Imagen de los parlamentarios franceses reunidos en el Gran Casino de Vichy el 10 de julio de 1940
Las primeras semanas en el poder del dúo Trump-Musk han demostrado su determinación de gobernar con total desprecio a la Constitución y a las leyes, tomando el control absoluto de la Administración federal –con purgas masivas–, persiguiendo judicialmente a sus adversarios y tratando de coartar la libertad de información de los medios no afines (por mucho que el vicepresidente J.D. Vance haya acusado de ese pecado a Europa)
Toda disidencia promete ser castigada, así que las empresas se han lanzado a la carrera a abandonar sus compromisos en pro de la inclusión y la equidad y contra el cambio climático, mientras aquellas que dejaron de contratar publicidad en la red social X cuando Elon Musk se hizo con ella y le imprimió su actual sesgo ultraderechista vuelven rápidamente al redil, no vaya a ser que el gran visir tome represalias.
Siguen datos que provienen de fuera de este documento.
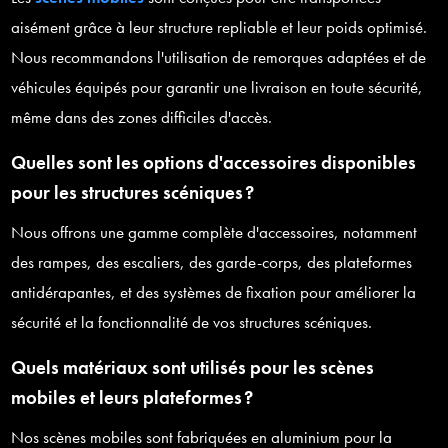
aisément grâce à leur structure repliable et leur poids optimisé.
Nous recommandons l'utilisation de remorques adaptées et de
véhicules équipés pour garantir une livraison en toute sécurité,
même dans des zones difficiles d'accès.
Quelles sont les options d'accessoires disponibles
pour les structures scéniques ?
Nous offrons une gamme complète d'accessoires, notamment
des rampes, des escaliers, des garde-corps, des plateformes
antidérapantes, et des systèmes de fixation pour améliorer la
sécurité et la fonctionnalité de vos structures scéniques.
Quels matériaux sont utilisés pour les scènes
mobiles et leurs plateformes ?
Nos scènes mobiles sont fabriquées en aluminium pour la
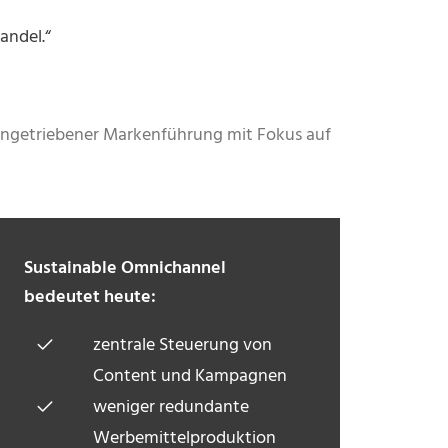
andel.“
atengetriebener Markenführung mit Fokus auf
Sustainable Omnichannel
bedeutet heute:
zentrale Steuerung von
Content und Kampagnen
weniger redundante
Werbemittelproduktion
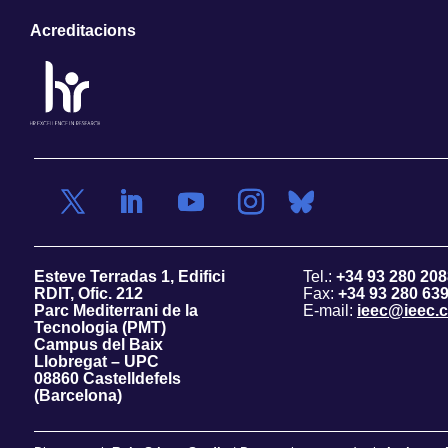
Acreditacions
Esteve Terradas 1, Edifici
Tel.:
+34 93 280 208
RDIT, Ofic. 212
Fax:
+34 93 280 63
Parc Mediterrani de la
E-mail:
ieec@ieec.c
Tecnologia (PMT)
Campus del Baix
Llobregat – UPC
08860 Castelldefels
(Barcelona)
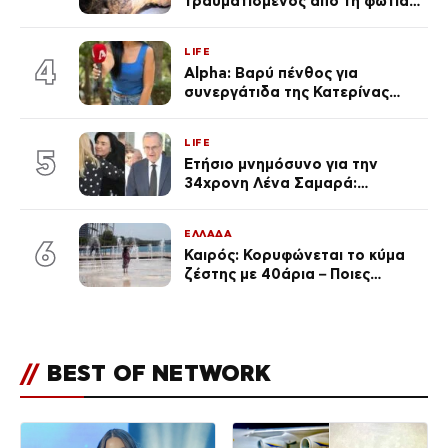
τραυματισμένος από τη φωτιά
επέστρεψε στο σπίτι που τον
φρόντιζαν
LIFE
4
Alpha: Βαρύ πένθος για
συνεργάτιδα της Κατερίνας
Καινούργιου – «Κουράστηκες
πολύ… Απόψε είσαι στα χέρια
LIFE
του Θεού»
5
Ετήσιο μνημόσυνο για την
34χρονη Λένα Σαμαρά:
Συγκινημένοι ο Αντώνης
Σαμαράς και η σύζυγός του
ΕΛΛΑΔΑ
6
Καιρός: Κορυφώνεται το κύμα
ζέστης με 40άρια – Ποιες
περιοχές βρίσκονται στο
επίκεντρο και μέχρι πότε θα
κρατήσουν τα μελτέμια
//
BEST OF NETWORK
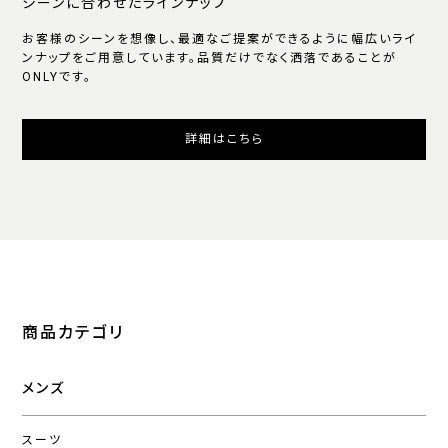
シーンに合わせたラインナップ
お客様のシーンを想像し、最適なご提案ができるように幅広いライ
ンナップをご用意しています。品質だけでなく洒落であることが
ONLYです。
詳細はこちら
商品カテゴリ
メンズ
スーツ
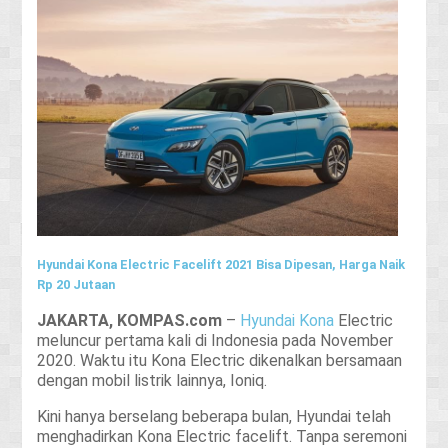
Hyundai Kona Electric Facelift 2021 Bisa Dipesan, Harga Naik
Rp 20 Jutaan
JAKARTA, KOMPAS.com
–
Hyundai Kona
Electric
meluncur pertama kali di Indonesia pada November
2020. Waktu itu Kona Electric dikenalkan bersamaan
dengan mobil listrik lainnya, Ioniq.
Kini hanya berselang beberapa bulan, Hyundai telah
menghadirkan Kona Electric facelift. Tanpa seremoni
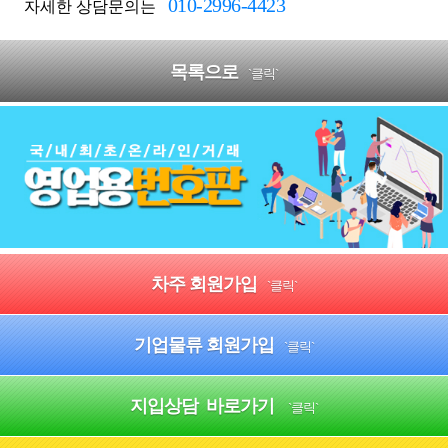
010-2996-4423
자세한 상담문의는
목록으로
`클릭`
차주 회원가입
`클릭`
기업물류 회원가입
`클릭`
지입상담 바로가기
`클릭`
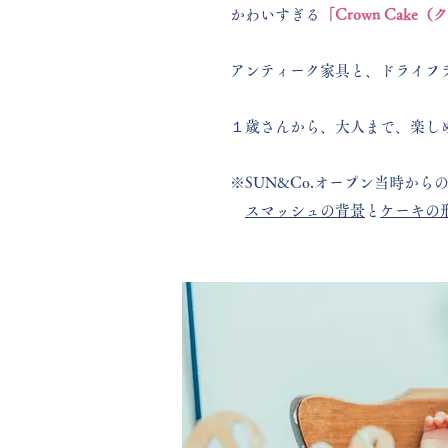
かわいすぎる
「Crown Cak
​アンティーク家具と、ドライフ
１歳さんから、大人まで、楽し
※SUN&Co.オープン当時から
スマッシュの背景
と
ケーキの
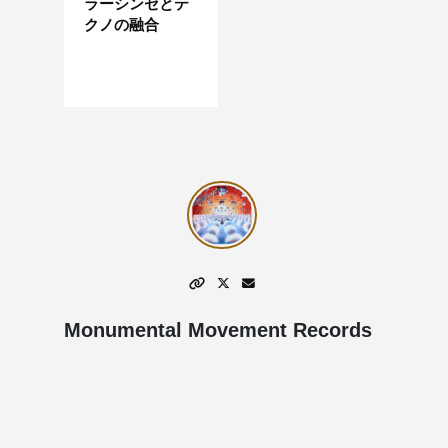
ラーシンセとテ
クノの融合
Monumental Movement Records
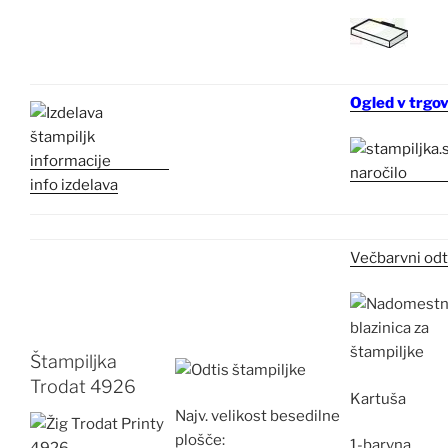
Ogled v trgov
info izdelava
Večbarvni odt
Štampiljka
Trodat 4926
Kartuša
Najv.
velikost besedilne
plošče:
1-barvna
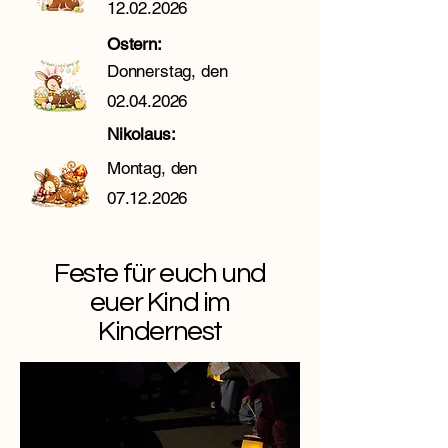
12.02.2026
Ostern:
Donnerstag, den
02.04.2026
Nikolaus:
Montag, den
07.12.2026
Feste für euch und
euer Kind im
Kindernest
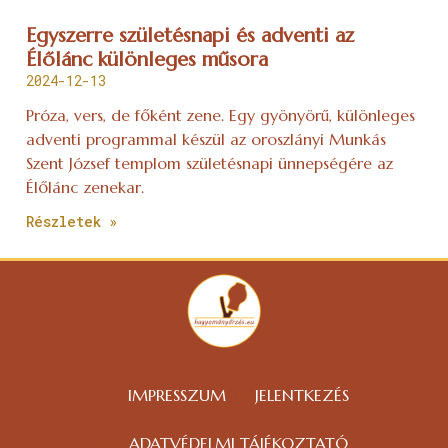
Egyszerre születésnapi és adventi az
Élőlánc különleges műsora
2024-12-13
Próza, vers, de főként zene. Egy gyönyörű, különleges
adventi programmal készül az oroszlányi Munkás
Szent József templom születésnapi ünnepségére az
Élőlánc zenekar.
Részletek »
IMPRESSZUM
JELENTKEZÉS
ADATVÉDELMI TÁJÉKOZTATÓ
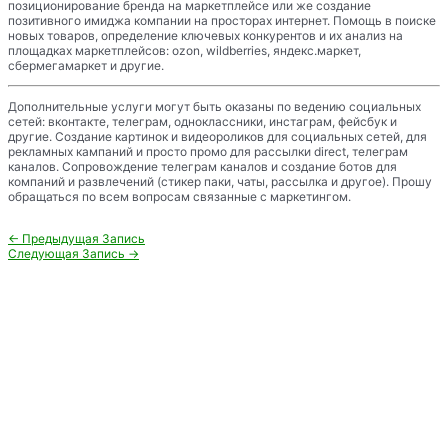
позиционирование бренда на маркетплейсе или же создание
позитивного имиджа компании на просторах интернет. Помощь в поиске
новых товаров, определение ключевых конкурентов и их анализ на
площадках маркетплейсов: ozon, wildberries, яндекс.маркет,
сбермегамаркет и другие.
Дополнительные услуги могут быть оказаны по ведению социальных
сетей: вконтакте, телеграм, одноклассники, инстаграм, фейсбук и
другие. Создание картинок и видеороликов для социальных сетей, для
рекламных кампаний и просто промо для рассылки direct, телеграм
каналов. Сопровождение телеграм каналов и создание ботов для
компаний и развлечений (стикер паки, чаты, рассылка и другое). Прошу
обращаться по всем вопросам связанные с маркетингом.
Навигация
←
Предыдущая Запись
по
Следующая Запись
→
записям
El mundo económico se achanta...
Por ahora, la única resistencia la ha presentado la Justicia, que tiene ya entre manos más de 60 demandas. La acción de fiscales y jueces federales ha logrado frenar momentáneamente algunas iniciativas del presidente, pero su capacidad para seguir ejerciendo el control legal sobre las decisiones del Ejecutivo está siendo sometida a dura prueba. El nuevo poder instalado en la Casa Blanca no reconoce el papel constitucional de los jueces (Vance ha negado que tengan derecho a controlar al Gobierno, Musk ha llegado a pedir la destitución de un magistrado) y se ha resistido ya a cumplir alguna orden judicial. En la cúspide, el Tribunal Supremo está totalmente controlado desde detrás, como se dice por estos lares.
¿Hasta dónde llegará Trump? Los profesores Steven Levitsky y Lucan A. Way, en un artículo publicado en Foreign Affairs bajo el título El camino hacia el autoritarismo americano , no creen que en EE.UU. vaya a implantarse una dictadura al estilo fascista, pero no descartan –más bien al contrario– que se instale un régimen de “autoritarismo competitivo”, en el que se mantendría la celebración formal de elecciones pero donde el control abusivo de todos los resortes de poder dejaría inerme a la oposición. La democracia sobrevivió al primer mandato de Trump –sostienen– porque no tenía experiencia, ni plan, ni equipo, y no controlaba al Partido Republicano. Ya no es así. De ahí que su vaticinio sea sombrío: “La democracia en EE.UU. probablemente colapsará”.